Aim of the task: In the stretch from "Which series has the widest spread of values?" through "alpha_max_vals", swap "spread" for "range" and give those lines again with everything else unchanged.

Records shown:
-------

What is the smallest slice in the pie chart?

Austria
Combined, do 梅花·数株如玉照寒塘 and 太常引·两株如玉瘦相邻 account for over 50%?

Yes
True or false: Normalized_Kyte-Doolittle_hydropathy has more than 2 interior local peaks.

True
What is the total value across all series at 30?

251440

-------

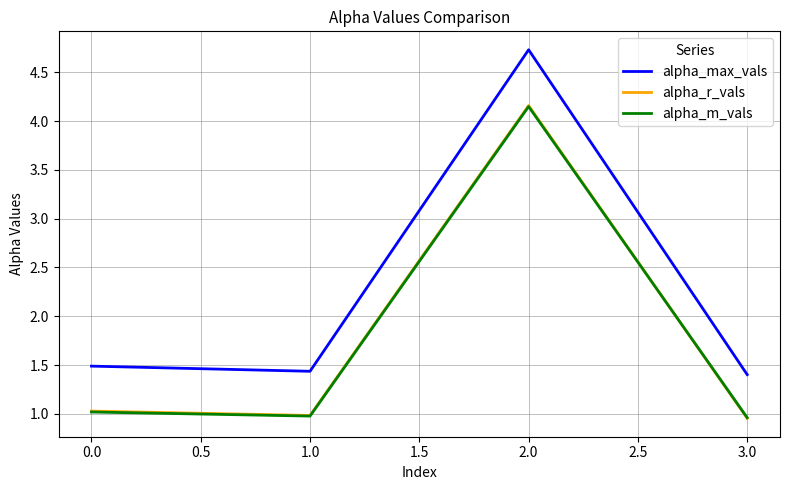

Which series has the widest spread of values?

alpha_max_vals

-------

Answer for this exercise:
Which series has the widest range of values?

alpha_max_vals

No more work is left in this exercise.